Extracted data entries:
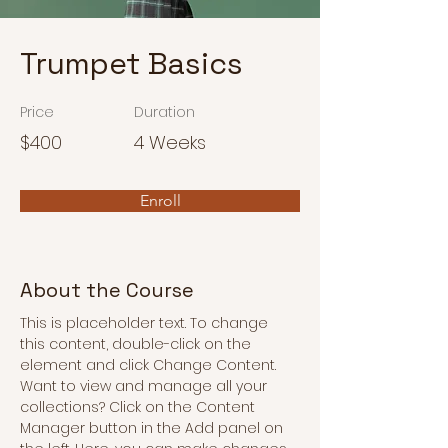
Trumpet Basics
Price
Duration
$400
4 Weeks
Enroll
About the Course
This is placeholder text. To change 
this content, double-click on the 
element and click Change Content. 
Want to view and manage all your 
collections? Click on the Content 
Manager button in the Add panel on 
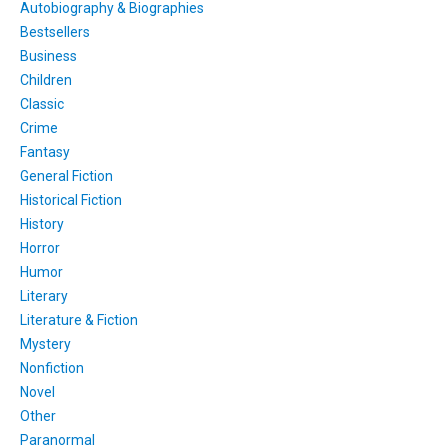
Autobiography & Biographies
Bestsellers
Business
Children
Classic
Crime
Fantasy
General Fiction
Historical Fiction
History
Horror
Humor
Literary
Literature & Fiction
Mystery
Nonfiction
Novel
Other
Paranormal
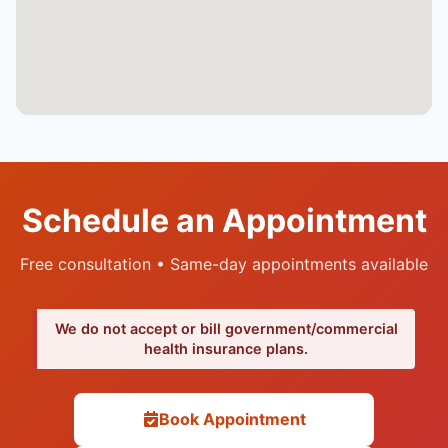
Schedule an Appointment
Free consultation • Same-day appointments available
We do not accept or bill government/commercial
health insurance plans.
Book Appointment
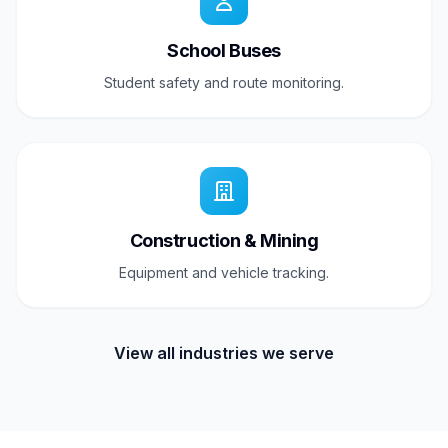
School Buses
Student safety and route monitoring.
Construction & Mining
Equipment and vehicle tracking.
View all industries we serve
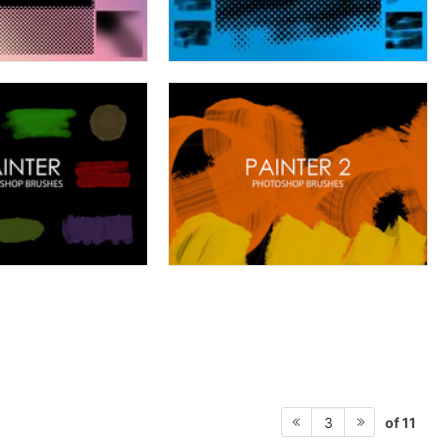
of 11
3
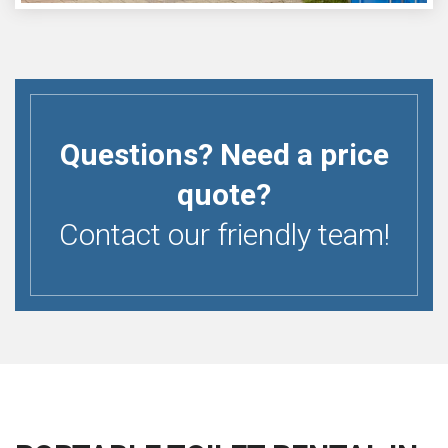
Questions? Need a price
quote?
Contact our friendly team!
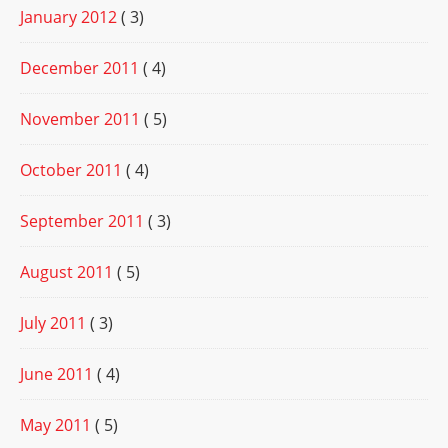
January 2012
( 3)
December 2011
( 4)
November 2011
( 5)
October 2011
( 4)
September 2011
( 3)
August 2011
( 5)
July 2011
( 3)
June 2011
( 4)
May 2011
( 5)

---

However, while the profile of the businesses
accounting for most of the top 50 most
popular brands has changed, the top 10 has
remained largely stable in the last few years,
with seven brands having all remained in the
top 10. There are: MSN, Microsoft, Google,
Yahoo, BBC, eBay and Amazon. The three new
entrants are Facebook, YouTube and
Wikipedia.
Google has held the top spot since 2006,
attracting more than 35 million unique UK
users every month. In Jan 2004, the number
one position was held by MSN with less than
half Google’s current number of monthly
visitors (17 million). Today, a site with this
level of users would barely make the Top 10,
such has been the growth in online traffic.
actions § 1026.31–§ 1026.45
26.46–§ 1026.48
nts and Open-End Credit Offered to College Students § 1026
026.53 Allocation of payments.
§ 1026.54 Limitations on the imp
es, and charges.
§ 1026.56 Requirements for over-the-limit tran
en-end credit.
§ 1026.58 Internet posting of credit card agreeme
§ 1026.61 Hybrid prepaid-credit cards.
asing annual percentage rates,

● INSTRUCTIONS TO FOLLOW
Starting at the line above that holds "Trumpet Basics", return each line up to and including the one that holds "November 2011", exactly as written, minus any pictures.

● ANSWER SPACE
Trumpet Basics
Price
Duration
$400
4 Weeks
Enroll
About the Course
This is placeholder text. To change 
this content, double-click on the 
element and click Change Content. 
Want to view and manage all your 
collections? Click on the Content 
Manager button in the Add panel on 
Autobiography & Biographies
Bestsellers
Business
Children
Classic
Crime
Fantasy
General Fiction
Historical Fiction
History
Horror
Humor
Literary
Literature & Fiction
Mystery
Nonfiction
Novel
Other
Paranormal
Schedule an Appointment
Free consultation • Same-day appointments available
We do not accept or bill government/commercial
health insurance plans.
Book Appointment
School Buses
Student safety and route monitoring.
Construction & Mining
Equipment and vehicle tracking.
View all industries we serve
of 11
3
Questions? Need a price
quote?
Contact our friendly team!
January 2012
( 3)
December 2011
( 4)
November 2011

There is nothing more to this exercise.